- Required action
Check each line of the data for "December", and copy the ones that have it.

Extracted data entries
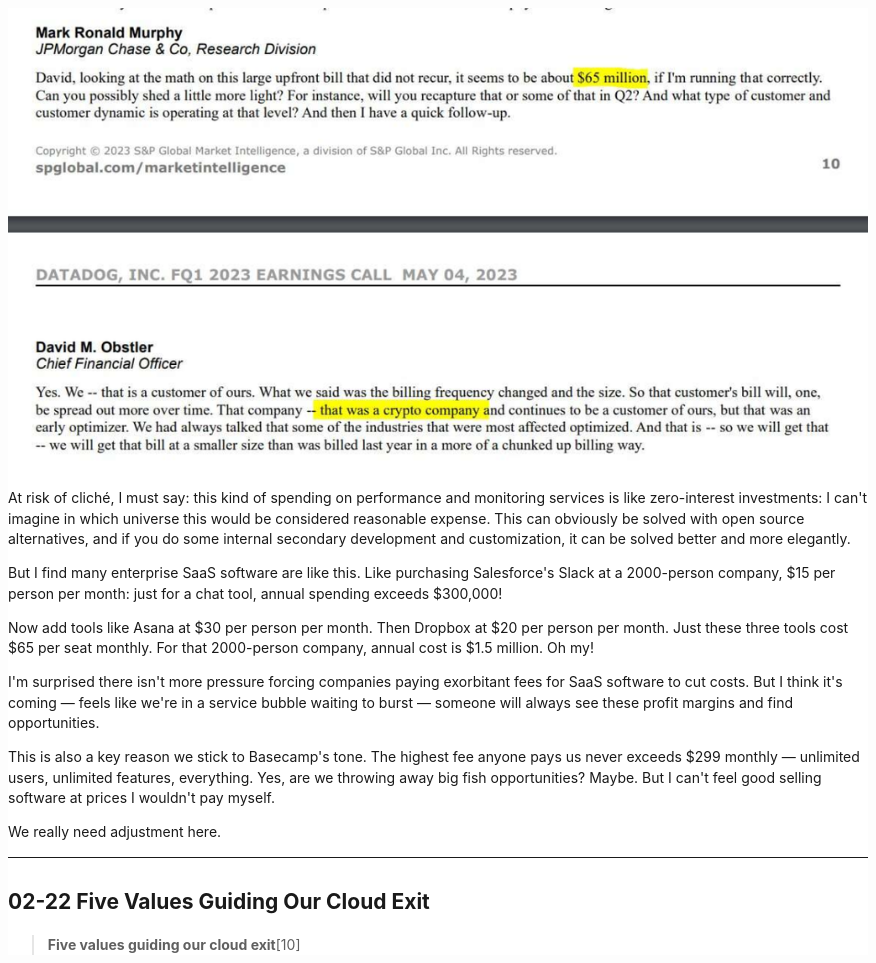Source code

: ![](odyssey-5.png)

At risk of cliché, I must say: this kind of spending on performance and monitoring services is like zero-interest investments: I can't imagine in which universe this would be considered reasonable expense. This can obviously be solved with open source alternatives, and if you do some internal secondary development and customization, it can be solved better and more elegantly.

But I find many enterprise SaaS software are like this. Like purchasing Salesforce's Slack at a 2000-person company, $15 per person per month: just for a chat tool, annual spending exceeds $300,000!

Now add tools like Asana at $30 per person per month. Then Dropbox at $20 per person per month. Just these three tools cost $65 per seat monthly. For that 2000-person company, annual cost is $1.5 million. Oh my!

I'm surprised there isn't more pressure forcing companies paying exorbitant fees for SaaS software to cut costs. But I think it's coming — feels like we're in a service bubble waiting to burst — someone will always see these profit margins and find opportunities.

This is also a key reason we stick to Basecamp's tone. The highest fee anyone pays us never exceeds $299 monthly — unlimited users, unlimited features, everything. Yes, are we throwing away big fish opportunities? Maybe. But I can't feel good selling software at prices I wouldn't pay myself.

We really need adjustment here.




-------------

## 02-22 Five Values Guiding Our Cloud Exit

> **Five values guiding our cloud exit**[10]
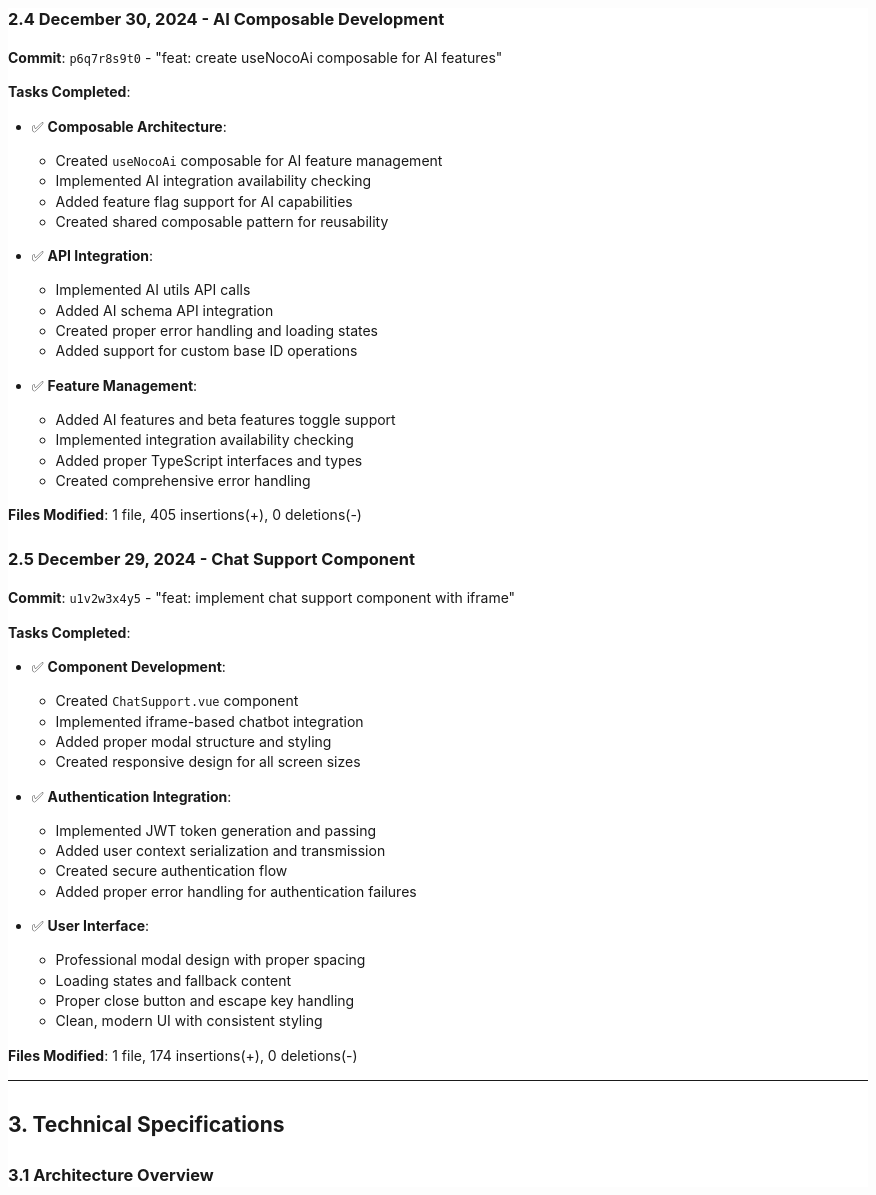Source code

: ### 2.4 December 30, 2024 - AI Composable Development
**Commit**: `p6q7r8s9t0` - "feat: create useNocoAi composable for AI features"

**Tasks Completed**:
- ✅ **Composable Architecture**:
  - Created `useNocoAi` composable for AI feature management
  - Implemented AI integration availability checking
  - Added feature flag support for AI capabilities
  - Created shared composable pattern for reusability

- ✅ **API Integration**:
  - Implemented AI utils API calls
  - Added AI schema API integration
  - Created proper error handling and loading states
  - Added support for custom base ID operations

- ✅ **Feature Management**:
  - Added AI features and beta features toggle support
  - Implemented integration availability checking
  - Added proper TypeScript interfaces and types
  - Created comprehensive error handling

**Files Modified**: 1 file, 405 insertions(+), 0 deletions(-)

### 2.5 December 29, 2024 - Chat Support Component
**Commit**: `u1v2w3x4y5` - "feat: implement chat support component with iframe"

**Tasks Completed**:
- ✅ **Component Development**:
  - Created `ChatSupport.vue` component
  - Implemented iframe-based chatbot integration
  - Added proper modal structure and styling
  - Created responsive design for all screen sizes

- ✅ **Authentication Integration**:
  - Implemented JWT token generation and passing
  - Added user context serialization and transmission
  - Created secure authentication flow
  - Added proper error handling for authentication failures

- ✅ **User Interface**:
  - Professional modal design with proper spacing
  - Loading states and fallback content
  - Proper close button and escape key handling
  - Clean, modern UI with consistent styling

**Files Modified**: 1 file, 174 insertions(+), 0 deletions(-)

---

## 3. Technical Specifications

### 3.1 Architecture Overview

- Exercise answer
: ### 2.4 December 30, 2024 - AI Composable Development
### 2.5 December 29, 2024 - Chat Support Component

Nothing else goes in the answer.